▶ [WHAT TO PRODUCE] Translate this sentence from the text on LLM output quality into Spanish: "The binding constraint on AI’s economic value is not compute."

▶ [EXCERPT TO READ]
The Slop Ratio

Almost everything LLMs produce is mediocre. Not wrong, exactly. Just not good enough to use. You prompt. You get a response. You throw most of it away. You rephrase, re-prompt, cherry-pick a sentence or two, rewrite the rest. It’s less an oracle and more a conversation. You’re selecting fragments, not accepting output. Occasionally something genuinely good comes out. But if you’re honest about the hit rate on “output I would actually use as-is,” it’s disturbingly low. Something like 1% of all LLM tokens generated today create real economic value. The other 99% is slop, or answers to the wrong question.

I think this is the most underappreciated observation you can make about the economics of AI right now.

The entire industry prices LLMs by the token. Cost per input token, cost per output token, tokens per second. Infrastructure is optimized for throughput. But if only 1% of output is usable, then the effective cost per useful token is 100x the sticker price. A model that costs 10x more per token but produces usable output half the time isn’t expensive, it’s radically cheaper in practice. This is why people pay a premium for the best available model even when cheap alternatives exist. They’ve done the math intuitively, even if they haven’t done it on paper. The binding constraint on AI’s economic value is not compute. It’s output quality.

(Records from a data collection)
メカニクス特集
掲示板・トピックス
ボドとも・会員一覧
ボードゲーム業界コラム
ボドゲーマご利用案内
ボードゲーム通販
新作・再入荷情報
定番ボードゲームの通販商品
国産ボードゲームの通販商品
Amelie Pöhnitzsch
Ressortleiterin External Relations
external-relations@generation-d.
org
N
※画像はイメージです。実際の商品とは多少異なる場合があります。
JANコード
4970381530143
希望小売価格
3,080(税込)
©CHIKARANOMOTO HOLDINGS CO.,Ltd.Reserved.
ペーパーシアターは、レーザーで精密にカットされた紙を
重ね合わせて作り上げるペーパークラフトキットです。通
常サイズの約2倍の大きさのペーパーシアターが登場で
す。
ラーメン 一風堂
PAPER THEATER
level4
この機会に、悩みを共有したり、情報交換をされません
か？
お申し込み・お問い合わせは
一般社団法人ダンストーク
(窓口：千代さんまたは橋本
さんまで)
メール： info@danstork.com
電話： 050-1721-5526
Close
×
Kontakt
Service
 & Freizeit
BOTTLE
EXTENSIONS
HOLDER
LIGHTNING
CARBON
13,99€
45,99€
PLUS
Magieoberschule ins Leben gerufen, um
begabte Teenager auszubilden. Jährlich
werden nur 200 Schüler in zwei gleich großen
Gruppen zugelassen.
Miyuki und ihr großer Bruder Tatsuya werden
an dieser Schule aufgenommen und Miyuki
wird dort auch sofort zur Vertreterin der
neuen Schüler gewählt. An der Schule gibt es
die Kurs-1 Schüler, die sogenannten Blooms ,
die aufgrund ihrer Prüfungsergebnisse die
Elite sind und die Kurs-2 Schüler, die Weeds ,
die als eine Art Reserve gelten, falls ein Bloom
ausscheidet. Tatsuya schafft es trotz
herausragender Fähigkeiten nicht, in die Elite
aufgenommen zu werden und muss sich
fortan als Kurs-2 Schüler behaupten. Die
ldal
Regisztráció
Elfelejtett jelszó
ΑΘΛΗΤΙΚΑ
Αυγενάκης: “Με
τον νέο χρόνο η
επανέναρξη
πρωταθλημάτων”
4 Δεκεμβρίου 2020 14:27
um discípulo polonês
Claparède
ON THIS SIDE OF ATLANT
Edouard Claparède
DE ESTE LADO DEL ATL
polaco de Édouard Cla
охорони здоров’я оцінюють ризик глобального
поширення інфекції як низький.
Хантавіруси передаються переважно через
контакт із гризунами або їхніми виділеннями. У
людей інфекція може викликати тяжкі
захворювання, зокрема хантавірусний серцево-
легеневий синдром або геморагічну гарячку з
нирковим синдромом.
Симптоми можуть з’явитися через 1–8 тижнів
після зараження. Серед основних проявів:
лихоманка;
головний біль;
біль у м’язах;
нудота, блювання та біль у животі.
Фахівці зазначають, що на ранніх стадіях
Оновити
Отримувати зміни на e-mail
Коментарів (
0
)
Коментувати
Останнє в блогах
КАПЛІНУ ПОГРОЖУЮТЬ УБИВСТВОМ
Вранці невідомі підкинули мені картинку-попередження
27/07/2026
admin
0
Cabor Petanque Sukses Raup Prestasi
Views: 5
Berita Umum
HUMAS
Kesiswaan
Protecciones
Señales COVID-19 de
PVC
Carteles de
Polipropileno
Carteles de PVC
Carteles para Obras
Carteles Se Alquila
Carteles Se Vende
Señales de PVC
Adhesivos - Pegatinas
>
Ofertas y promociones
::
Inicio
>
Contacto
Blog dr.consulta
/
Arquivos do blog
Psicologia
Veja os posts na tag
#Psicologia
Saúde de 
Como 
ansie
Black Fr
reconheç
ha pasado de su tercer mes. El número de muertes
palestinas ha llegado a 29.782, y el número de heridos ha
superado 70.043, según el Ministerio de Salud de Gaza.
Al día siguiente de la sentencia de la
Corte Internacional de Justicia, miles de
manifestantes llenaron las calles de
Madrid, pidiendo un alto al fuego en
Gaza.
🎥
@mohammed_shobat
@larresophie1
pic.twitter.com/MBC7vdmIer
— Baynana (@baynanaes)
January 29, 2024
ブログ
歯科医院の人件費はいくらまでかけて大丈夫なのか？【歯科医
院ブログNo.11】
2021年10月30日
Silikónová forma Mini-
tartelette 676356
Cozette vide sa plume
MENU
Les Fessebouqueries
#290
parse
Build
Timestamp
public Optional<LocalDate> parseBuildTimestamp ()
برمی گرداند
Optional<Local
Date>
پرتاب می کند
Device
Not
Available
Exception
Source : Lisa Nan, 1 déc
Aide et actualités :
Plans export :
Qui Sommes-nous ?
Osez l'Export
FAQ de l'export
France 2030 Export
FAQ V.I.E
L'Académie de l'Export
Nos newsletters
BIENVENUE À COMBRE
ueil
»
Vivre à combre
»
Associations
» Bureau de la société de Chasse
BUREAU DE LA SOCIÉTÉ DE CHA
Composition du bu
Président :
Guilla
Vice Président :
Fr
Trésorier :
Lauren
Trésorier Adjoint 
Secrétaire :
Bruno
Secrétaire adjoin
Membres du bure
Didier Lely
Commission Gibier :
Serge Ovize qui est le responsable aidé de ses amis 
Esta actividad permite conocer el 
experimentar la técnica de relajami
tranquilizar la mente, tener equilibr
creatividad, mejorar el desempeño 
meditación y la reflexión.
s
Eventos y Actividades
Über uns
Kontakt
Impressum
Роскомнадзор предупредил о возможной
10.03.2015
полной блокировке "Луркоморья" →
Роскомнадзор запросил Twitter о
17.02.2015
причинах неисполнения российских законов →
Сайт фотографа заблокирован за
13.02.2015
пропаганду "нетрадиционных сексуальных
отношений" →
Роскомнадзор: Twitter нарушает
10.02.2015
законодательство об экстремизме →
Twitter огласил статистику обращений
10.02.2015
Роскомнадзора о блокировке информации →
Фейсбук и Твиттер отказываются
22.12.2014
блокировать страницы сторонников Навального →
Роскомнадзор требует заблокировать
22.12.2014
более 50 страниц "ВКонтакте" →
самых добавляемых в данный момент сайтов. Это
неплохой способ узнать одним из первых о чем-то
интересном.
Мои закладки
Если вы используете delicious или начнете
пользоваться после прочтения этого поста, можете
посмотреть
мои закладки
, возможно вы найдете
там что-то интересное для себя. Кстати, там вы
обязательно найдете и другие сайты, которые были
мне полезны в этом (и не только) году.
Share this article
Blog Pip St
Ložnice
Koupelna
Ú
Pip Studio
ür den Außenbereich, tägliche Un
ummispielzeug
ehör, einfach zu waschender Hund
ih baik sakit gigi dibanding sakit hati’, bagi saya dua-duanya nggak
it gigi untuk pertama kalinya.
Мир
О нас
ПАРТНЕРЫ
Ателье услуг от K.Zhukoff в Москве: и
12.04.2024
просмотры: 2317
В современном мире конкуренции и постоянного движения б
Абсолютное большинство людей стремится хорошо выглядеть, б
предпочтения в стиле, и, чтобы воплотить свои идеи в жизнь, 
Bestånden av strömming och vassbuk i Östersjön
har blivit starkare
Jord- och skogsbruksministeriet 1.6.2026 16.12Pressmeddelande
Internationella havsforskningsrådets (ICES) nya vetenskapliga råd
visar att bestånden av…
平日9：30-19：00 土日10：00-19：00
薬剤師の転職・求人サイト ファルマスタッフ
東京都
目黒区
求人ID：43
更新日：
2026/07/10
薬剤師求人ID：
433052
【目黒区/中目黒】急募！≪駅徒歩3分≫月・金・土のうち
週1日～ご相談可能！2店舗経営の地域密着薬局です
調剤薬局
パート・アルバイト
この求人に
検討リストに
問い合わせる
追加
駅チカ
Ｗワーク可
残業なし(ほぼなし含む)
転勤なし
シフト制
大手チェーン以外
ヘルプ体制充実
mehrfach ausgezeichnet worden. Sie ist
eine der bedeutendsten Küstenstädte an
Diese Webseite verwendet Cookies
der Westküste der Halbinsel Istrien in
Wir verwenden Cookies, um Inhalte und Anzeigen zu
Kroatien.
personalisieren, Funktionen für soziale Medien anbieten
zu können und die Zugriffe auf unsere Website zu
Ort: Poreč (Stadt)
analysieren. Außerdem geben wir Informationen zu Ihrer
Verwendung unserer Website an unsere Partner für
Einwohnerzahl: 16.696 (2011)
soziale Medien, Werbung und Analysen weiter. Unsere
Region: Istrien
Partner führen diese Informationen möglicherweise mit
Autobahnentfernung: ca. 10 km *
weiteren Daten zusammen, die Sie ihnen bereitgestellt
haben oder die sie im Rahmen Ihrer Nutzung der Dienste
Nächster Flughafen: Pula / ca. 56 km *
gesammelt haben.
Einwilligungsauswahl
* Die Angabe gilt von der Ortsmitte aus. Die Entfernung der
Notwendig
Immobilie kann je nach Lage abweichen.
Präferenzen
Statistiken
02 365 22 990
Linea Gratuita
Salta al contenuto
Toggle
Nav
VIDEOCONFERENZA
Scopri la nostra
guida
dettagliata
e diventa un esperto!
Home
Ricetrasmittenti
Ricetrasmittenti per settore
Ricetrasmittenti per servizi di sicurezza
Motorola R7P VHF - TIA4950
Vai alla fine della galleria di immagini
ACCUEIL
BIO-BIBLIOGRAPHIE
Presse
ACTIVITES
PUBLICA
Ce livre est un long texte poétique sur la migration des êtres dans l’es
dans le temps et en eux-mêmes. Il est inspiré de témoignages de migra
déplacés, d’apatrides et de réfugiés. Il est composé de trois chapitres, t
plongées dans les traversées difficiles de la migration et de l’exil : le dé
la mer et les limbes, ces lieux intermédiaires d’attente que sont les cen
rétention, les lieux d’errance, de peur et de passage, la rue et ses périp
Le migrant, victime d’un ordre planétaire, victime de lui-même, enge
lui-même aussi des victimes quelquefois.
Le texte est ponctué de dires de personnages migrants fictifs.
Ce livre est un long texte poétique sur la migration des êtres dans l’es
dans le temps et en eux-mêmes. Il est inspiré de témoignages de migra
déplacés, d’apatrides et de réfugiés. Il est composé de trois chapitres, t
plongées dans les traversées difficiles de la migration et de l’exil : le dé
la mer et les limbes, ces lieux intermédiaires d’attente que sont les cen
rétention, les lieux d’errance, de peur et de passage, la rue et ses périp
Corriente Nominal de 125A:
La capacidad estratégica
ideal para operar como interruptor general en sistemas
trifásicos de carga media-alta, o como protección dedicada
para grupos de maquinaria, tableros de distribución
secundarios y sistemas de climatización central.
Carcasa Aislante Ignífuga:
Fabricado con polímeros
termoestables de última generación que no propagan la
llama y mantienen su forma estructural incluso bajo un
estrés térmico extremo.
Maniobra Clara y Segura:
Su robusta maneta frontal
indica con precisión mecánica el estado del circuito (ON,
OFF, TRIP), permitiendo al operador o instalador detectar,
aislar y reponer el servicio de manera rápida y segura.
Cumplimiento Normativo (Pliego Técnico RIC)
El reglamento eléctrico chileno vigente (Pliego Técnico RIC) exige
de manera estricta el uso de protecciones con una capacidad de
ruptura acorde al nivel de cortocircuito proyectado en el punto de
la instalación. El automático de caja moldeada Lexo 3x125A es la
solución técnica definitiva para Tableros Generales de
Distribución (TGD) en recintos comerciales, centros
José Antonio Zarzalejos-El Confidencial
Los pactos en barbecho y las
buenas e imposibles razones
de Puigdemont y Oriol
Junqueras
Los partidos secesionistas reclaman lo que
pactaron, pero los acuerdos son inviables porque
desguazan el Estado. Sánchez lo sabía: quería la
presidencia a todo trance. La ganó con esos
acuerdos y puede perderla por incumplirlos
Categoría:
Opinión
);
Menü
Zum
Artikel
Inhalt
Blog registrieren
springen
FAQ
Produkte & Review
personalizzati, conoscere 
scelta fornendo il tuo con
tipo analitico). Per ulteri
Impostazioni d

▶ [SOLVED PROBLEM] La restricción determinante del valor económico de la IA no es la capacidad de cómputo.